Researchers from Dartmouth were able to significantly reduce the costs associated with protodynamic therapy (PDT), a technique that can benefit late stage pancreatic cancer patients but whose resources for dosimetry represent an obstacle.
Jonathan T. Elliott and Brian C. Pogue used common clinical technologies to solve this problem, publishing their results titled “Perfusion CT Estimates Photosensitizer Uptake and Biodistribution in a Rabbit Orthotopic Pancreatic Cancer Model: A Pilot Study,” in Academic Radiology.
Dr. Elliott explained in a press release: “PDT is a technique with great promise that hasn’t gained clinical acceptance because of the difficulty in performing dosimetry, which is essentially determining the dose and effectiveness of delivered therapy. Our innovation that relies on existing clinical technologies will greatly facilitate uptake of PDT through an understanding of how drugs and contrast agents are distributed to healthy and malignant tissues.”
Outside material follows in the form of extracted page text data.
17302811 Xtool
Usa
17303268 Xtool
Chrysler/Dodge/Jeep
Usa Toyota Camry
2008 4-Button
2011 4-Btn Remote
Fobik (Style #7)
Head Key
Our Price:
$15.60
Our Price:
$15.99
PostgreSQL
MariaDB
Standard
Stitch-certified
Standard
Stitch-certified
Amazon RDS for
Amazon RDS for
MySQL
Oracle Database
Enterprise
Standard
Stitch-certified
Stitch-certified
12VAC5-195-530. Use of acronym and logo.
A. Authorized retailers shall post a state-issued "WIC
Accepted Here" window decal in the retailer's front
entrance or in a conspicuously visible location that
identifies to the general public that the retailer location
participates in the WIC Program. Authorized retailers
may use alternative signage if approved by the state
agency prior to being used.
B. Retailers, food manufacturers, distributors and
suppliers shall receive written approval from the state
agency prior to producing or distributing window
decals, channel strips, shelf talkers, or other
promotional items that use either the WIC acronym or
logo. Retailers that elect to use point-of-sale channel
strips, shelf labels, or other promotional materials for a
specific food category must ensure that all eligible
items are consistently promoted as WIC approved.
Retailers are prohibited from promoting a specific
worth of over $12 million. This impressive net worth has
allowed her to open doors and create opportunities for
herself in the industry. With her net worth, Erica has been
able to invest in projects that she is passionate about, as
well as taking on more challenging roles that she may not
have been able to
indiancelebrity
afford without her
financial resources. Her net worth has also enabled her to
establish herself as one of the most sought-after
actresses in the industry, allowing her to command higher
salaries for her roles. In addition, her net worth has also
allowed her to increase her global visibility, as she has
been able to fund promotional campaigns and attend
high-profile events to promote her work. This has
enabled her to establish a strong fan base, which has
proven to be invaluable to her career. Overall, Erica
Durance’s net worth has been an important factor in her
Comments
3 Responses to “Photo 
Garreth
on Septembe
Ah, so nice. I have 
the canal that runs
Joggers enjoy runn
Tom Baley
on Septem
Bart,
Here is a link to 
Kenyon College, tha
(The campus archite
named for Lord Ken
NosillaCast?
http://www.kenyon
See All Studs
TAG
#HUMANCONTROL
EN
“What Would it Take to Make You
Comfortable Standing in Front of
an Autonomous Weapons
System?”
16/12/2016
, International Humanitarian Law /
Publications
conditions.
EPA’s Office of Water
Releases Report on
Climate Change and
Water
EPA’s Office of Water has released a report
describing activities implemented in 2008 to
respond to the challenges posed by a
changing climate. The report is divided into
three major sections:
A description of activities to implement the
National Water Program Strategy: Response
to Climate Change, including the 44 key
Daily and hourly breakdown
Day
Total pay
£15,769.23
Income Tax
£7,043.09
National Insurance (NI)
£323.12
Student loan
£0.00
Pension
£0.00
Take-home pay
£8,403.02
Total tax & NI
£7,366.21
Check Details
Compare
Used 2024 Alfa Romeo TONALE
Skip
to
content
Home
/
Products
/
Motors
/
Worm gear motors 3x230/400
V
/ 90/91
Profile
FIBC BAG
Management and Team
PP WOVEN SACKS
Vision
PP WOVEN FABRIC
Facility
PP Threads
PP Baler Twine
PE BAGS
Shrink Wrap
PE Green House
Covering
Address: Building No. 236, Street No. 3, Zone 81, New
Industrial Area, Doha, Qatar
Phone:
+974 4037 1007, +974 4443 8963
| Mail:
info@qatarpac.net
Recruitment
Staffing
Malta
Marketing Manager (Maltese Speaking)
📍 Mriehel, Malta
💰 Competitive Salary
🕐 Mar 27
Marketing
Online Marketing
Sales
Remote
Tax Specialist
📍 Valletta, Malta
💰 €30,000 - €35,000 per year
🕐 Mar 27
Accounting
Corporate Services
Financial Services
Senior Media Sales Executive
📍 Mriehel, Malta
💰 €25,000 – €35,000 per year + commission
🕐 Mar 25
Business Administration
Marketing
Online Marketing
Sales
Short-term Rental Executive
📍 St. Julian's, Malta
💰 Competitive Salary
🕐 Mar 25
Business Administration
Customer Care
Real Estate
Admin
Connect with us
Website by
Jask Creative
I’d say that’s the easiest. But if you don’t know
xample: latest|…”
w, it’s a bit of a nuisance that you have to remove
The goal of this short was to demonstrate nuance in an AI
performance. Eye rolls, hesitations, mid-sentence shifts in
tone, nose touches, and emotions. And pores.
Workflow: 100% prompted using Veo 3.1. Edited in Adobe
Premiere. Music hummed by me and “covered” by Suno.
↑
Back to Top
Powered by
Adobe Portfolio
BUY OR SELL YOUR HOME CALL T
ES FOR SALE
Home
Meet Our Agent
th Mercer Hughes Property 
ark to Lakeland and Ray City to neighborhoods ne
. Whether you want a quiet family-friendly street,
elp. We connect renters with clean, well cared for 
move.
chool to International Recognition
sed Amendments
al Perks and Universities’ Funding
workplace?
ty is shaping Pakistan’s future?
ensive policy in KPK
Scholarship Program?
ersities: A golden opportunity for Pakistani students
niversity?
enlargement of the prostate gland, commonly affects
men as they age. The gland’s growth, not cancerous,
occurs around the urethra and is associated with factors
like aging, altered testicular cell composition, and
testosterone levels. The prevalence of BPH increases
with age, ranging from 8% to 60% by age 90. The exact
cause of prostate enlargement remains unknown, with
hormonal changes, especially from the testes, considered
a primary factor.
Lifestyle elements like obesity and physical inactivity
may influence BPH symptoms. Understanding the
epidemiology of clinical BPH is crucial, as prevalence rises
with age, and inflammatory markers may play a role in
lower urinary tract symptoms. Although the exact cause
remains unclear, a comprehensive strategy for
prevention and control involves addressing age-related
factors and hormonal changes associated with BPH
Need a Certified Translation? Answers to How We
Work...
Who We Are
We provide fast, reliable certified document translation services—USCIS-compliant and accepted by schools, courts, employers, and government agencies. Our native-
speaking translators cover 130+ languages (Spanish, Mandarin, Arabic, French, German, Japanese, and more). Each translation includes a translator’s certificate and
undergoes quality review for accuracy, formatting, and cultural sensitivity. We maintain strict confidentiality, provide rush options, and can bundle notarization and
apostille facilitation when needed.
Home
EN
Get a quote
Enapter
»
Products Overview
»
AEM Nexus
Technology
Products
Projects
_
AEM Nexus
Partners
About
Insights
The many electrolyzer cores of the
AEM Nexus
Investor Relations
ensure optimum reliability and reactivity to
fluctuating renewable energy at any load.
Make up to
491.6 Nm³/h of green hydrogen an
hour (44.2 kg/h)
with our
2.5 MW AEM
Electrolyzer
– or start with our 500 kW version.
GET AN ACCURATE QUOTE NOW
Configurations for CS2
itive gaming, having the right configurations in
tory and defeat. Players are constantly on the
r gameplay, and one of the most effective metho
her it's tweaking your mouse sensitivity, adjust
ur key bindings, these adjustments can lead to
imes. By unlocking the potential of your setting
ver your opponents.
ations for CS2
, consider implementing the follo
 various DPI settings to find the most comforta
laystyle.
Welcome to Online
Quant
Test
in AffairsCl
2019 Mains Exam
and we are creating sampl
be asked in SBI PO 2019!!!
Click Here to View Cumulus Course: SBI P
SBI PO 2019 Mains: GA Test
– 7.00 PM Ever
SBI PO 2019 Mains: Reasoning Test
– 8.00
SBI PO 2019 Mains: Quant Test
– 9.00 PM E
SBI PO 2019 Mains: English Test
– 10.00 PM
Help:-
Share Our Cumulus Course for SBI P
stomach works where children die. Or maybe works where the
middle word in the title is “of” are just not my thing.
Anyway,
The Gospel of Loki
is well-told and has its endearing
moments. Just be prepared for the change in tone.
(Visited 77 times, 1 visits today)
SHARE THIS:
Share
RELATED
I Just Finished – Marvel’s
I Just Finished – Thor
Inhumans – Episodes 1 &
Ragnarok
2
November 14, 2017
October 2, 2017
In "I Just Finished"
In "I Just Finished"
There are two crucial factors for dosimetry in PDT – the amount of photosensitizer drug delivered into the tumor and the amount of light deposited in the tumor. To measure the drug delivery process in pancreatic cancer through fluorescence imaging, special expertise and equipment is needed. In this study, the team developed and tested (in mice models) a way of using dynamic contrast enhanced computer tomography (CT) that can easily and strongly correlate with fluorescence.
“Our focus on patient-centered care makes it imperative to operationalize effective palliative care that can benefit patients with late-stage pancreatic cancer being treated in typical oncology settings. PDT provides tumor control with minimal side effects. Our study demonstrates how clinicians can seamlessly integrate this important therapy into their practice without significant operational cost or burden. By using standard CT as a surrogate for dosimetry, we’ve opened up the possibility of PDT for many more patients,” said Elliott.
The research team will now evaluate questions such as the utilization of CT perfusion to understand the exact amounts of PDT necessary for each patient, and if there are other clinical tools like endoscopic ultrasound that can be used in situations where there are limited settings or CT may not be available.